Understanding Compulsive Behaviors: Why You Can’t Stop, Even When You Want To
Ever feel like you’re trapped in a cycle you can’t break? Maybe you’ve washed your hands so many times that your skin is raw, or you’ve checked the door lock for the tenth time, even though you know it’s secure. Compulsive behaviors are a core symptom of Obsessive-Compulsive Disorder (OCD), and they can leave you feeling frustrated, exhausted, and helpless.
But here's the truth: You’re not broken. These behaviors are your brain’s way of trying to relieve anxiety, but they’re not effective in the long run. Understanding compulsive behaviors—and why they happen—is the first step toward breaking free.
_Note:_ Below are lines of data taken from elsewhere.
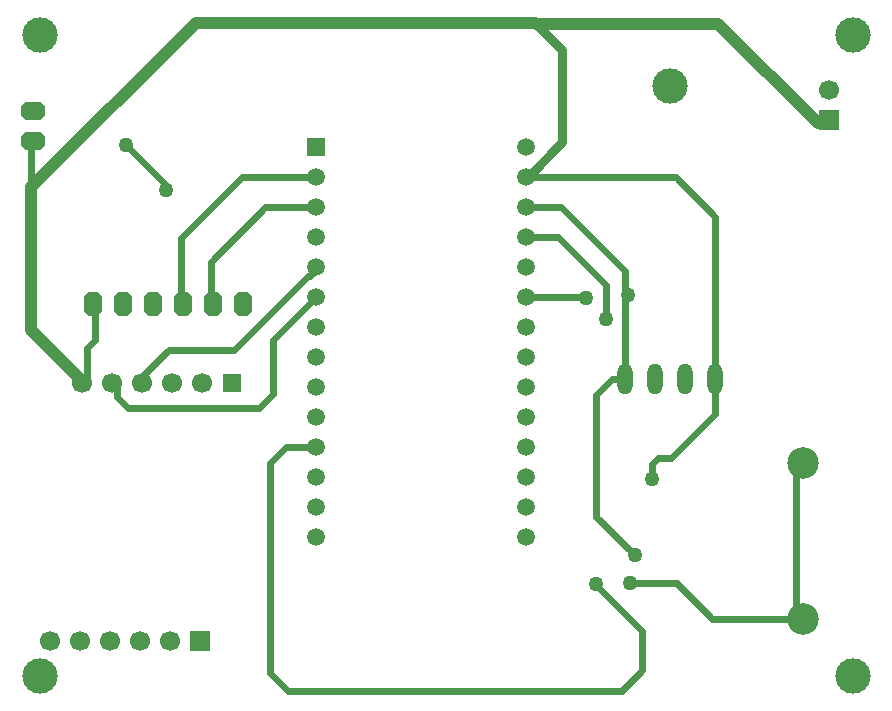
<source format=gbl>
%FSTAX25Y25*%
%MOIN*%
%SFA1B1*%

%IPPOS*%
%AMD45*
4,1,8,-0.030000,0.025000,-0.030000,-0.025000,-0.015000,-0.040000,0.015000,-0.040000,0.030000,-0.025000,0.030000,0.025000,0.015000,0.040000,-0.015000,0.040000,-0.030000,0.025000,0.0*
%
%AMD46*
4,1,8,-0.025000,-0.030000,0.025000,-0.030000,0.040000,-0.015000,0.040000,0.015000,0.025000,0.030000,-0.025000,0.030000,-0.040000,0.015000,-0.040000,-0.015000,-0.025000,-0.030000,0.0*
%
%ADD41C,0.023620*%
%ADD42C,0.039370*%
%ADD43C,0.031500*%
%ADD44C,0.118110*%
G04~CAMADD=45~4~0.0~0.0~800.0~600.0~0.0~150.0~0~0.0~0.0~0.0~0.0~0~0.0~0.0~0.0~0.0~0~0.0~0.0~0.0~90.0~600.0~800.0*
%ADD45D45*%
G04~CAMADD=46~4~0.0~0.0~800.0~600.0~0.0~150.0~0~0.0~0.0~0.0~0.0~0~0.0~0.0~0.0~0.0~0~0.0~0.0~0.0~180.0~800.0~600.0*
%ADD46D46*%
%ADD47C,0.066930*%
%ADD48R,0.066930X0.066930*%
%ADD49R,0.059060X0.059060*%
%ADD50O,0.051500X0.102990*%
%ADD51C,0.059060*%
%ADD52R,0.059060X0.059060*%
%ADD53R,0.066930X0.066930*%
%ADD54C,0.105120*%
%ADD55C,0.050000*%
%LNgateway-1*%
%LPD*%
G54D41*
X0191488Y0136D02*
X0191888Y01356D01*
X0172Y0136D02*
X0191488D01*
X00276Y01326D02*
X00283Y01319D01*
Y01217D02*
Y01319D01*
X0025454Y0118854D02*
X00283Y01217D01*
X0025454Y0106331D02*
Y0118854D01*
X00568Y01358D02*
Y01557D01*
X0006897Y0187197D02*
X00076Y01879D01*
X00667Y01477D02*
X0085Y0166D01*
X00667Y01357D02*
Y01477D01*
X00568Y01557D02*
X00771Y0176D01*
X00384Y01866D02*
X00517Y01733D01*
Y01716D02*
Y01733D01*
X0205Y01088D02*
Y01445D01*
X02006Y01088D02*
X0205D01*
X01952Y01034D02*
X02006Y01088D01*
X01952Y00627D02*
Y01034D01*
Y00627D02*
X02064Y00515D01*
X0235Y00971D02*
Y01088D01*
X02201Y00822D02*
X0235Y00971D01*
X02157Y00822D02*
X02201D01*
X02139Y00804D02*
X02157Y00822D01*
X0035454Y0102646D02*
X00391Y0099D01*
X0035454Y0102646D02*
Y0106331D01*
X00443Y0107785D02*
Y011D01*
Y0107785D02*
X0045454Y0106632D01*
Y0106331D02*
Y0106632D01*
X02064Y00405D02*
X02221D01*
X02064Y00515D02*
Y00518D01*
X02082Y005*
X0198488Y01285D02*
Y0140012D01*
X01825Y0156D02*
X0198488Y0140012D01*
X01715Y0156D02*
X01825D01*
X01835Y0166D02*
X0205Y01445D01*
X01715Y0166D02*
X01835D01*
X02039Y00048D02*
X02106Y00115D01*
X0195Y00403D02*
X02106Y00247D01*
Y00115D02*
Y00247D01*
X00866Y00807D02*
X00919Y0086D01*
X01015*
X02139Y00754D02*
Y00804D01*
X01015Y0135744D02*
Y0136D01*
X00771Y0176D02*
X01015D01*
X0085Y0166D02*
X0102D01*
X0023454Y0106431D02*
Y0108331D01*
X02221Y00405D02*
X0234Y00286D01*
X02602*
X02617Y0028596D02*
Y0080604D01*
X00866Y00107D02*
Y00807D01*
Y00107D02*
X00925Y00048D01*
X02039*
X01015Y01445D02*
Y0146D01*
X0099146Y014289D02*
X009989D01*
X01015Y01445*
X02218Y0176D02*
X0235Y01628D01*
Y01088D02*
Y01628D01*
X00391Y0099D02*
X00827D01*
X00875Y01038*
Y0121744*
X01015Y0135744*
X00443Y011D02*
X00527Y01184D01*
X0074656*
X0099146Y014289*
X0006897Y0172497D02*
Y0187197D01*
X01725Y0176D02*
X02218D01*
G54D42*
X0236Y02271D02*
X026925Y019385D01*
X01752Y02271D02*
X0236D01*
X00617Y02273D02*
X0175D01*
X0006897Y0172497D02*
X00617Y02273D01*
X0006897Y0124888D02*
X0023454Y0108331D01*
X0006897Y0124888D02*
Y0172497D01*
G54D43*
X01752Y02271D02*
X0184Y02183D01*
X01725Y0176D02*
X0184Y01875D01*
Y02183*
G54D44*
X0281Y00097D03*
X00097D03*
Y02233D03*
X0281D03*
X022Y02063D03*
G54D45*
X00676Y01338D03*
X00776D03*
X00576D03*
X00476D03*
X00376D03*
X00276D03*
G54D46*
X00076Y01979D03*
Y01879D03*
G54D47*
X00131Y00212D03*
X00231D03*
X00331D03*
X00431D03*
X00531D03*
X0063754Y0107231D03*
X0053754D03*
X0043754D03*
X0033754D03*
X0023754D03*
X0273Y0205D03*
G54D48*
X00631Y00212D03*
G54D49*
X0073754Y0107231D03*
G54D50*
X0235Y01088D03*
X0225D03*
X0215D03*
X0205D03*
G54D51*
X0172Y0056D03*
Y0066D03*
Y0076D03*
Y0086D03*
Y0096D03*
Y0106D03*
Y0116D03*
Y0126D03*
Y0136D03*
Y0146D03*
Y0156D03*
Y0166D03*
Y0176D03*
X0102Y0056D03*
Y0066D03*
Y0076D03*
Y0086D03*
Y0096D03*
Y0106D03*
Y0116D03*
Y0126D03*
Y0136D03*
Y0146D03*
Y0156D03*
Y0166D03*
Y0176D03*
X0172Y0186D03*
G54D52*
X0102Y0186D03*
G54D53*
X0273Y0195D03*
G54D54*
X02642Y0080804D03*
Y0028796D03*
G54D55*
X0191888Y01356D03*
X01951Y00404D03*
X00517Y01716D03*
X00384Y01866D03*
X0198488Y01285D03*
X02064Y00405D03*
X02139Y00754D03*
X02082Y005D03*
X02057Y01366D03*
M02*
</source>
What Are Compulsive Behaviors?
Compulsive behaviors are actions you feel compelled to do in response to an obsessive thought or feeling. They often feel like a need or a ritual—something you just have to do to prevent something bad from happening, or to make yourself feel “right.” For example:
Checking behaviors, like repeatedly checking if appliances are turned off or doors are locked
Cleaning rituals, such as excessive hand-washing or cleaning things in a specific order
Counting or arranging behaviors, where you feel compelled to arrange objects in a certain way or count things repeatedly
Mental compulsions, such as silently repeating phrases or doing math in your head to neutralize intrusive thoughts
The goal of these compulsions is to reduce the intense anxiety caused by obsessive thoughts, but they often only provide temporary relief. The cycle continues because the anxiety never fully goes away.
Why Can’t I Stop?
One of the most frustrating things about compulsive behaviors is that you know, logically, that they don’t make sense. You may recognize that repeatedly checking the stove doesn’t actually prevent a fire, but the urge to do it feels overwhelming. This is a hallmark of OCD: It’s not about rational thinking—it’s about anxiety and the need to relieve it.
Compulsive behaviors are driven by fear—fear of something terrible happening if you don’t do them. The cycle of anxiety and relief reinforces the behavior, making it feel even more difficult to stop.
3 Tools to Manage Compulsive Behaviors
1. Practice Exposure and Response Prevention (ERP)
ERP is a gold-standard treatment for OCD, but it can be tough. The goal is to expose yourself to the source of your anxiety without performing the compulsion. For example, if you feel the urge to check the door, try resisting the urge and sit with the discomfort. Over time, this helps you realize that the anxiety will fade on its own, and you won’t be harmed by resisting.
2. Use Grounding Techniques
When the urge to engage in a compulsion is strong, try grounding yourself in the present moment. Take deep breaths, focus on what you can see and hear around you, and remind yourself that the anxiety is temporary. This can help you break the compulsion in the moment and refocus your attention elsewhere.
3. Set Small Boundaries
Start small by setting limits for yourself. If you typically check the locks five times, try reducing it to three. Gradually increase these limits as you feel more comfortable. The goal is to give yourself permission to break the cycle without feeling guilty, knowing that the relief from compulsions is temporary and not effective in the long term.
Compulsive behaviors can feel overwhelming, but they don’t define who you are. With time, patience, and the right tools, you can start to regain control. It’s a process of learning to sit with discomfort, challenge the fear, and trust that relief will come without the need for the compulsions. You don’t have to keep the cycle going—and you don’t have to do it alone.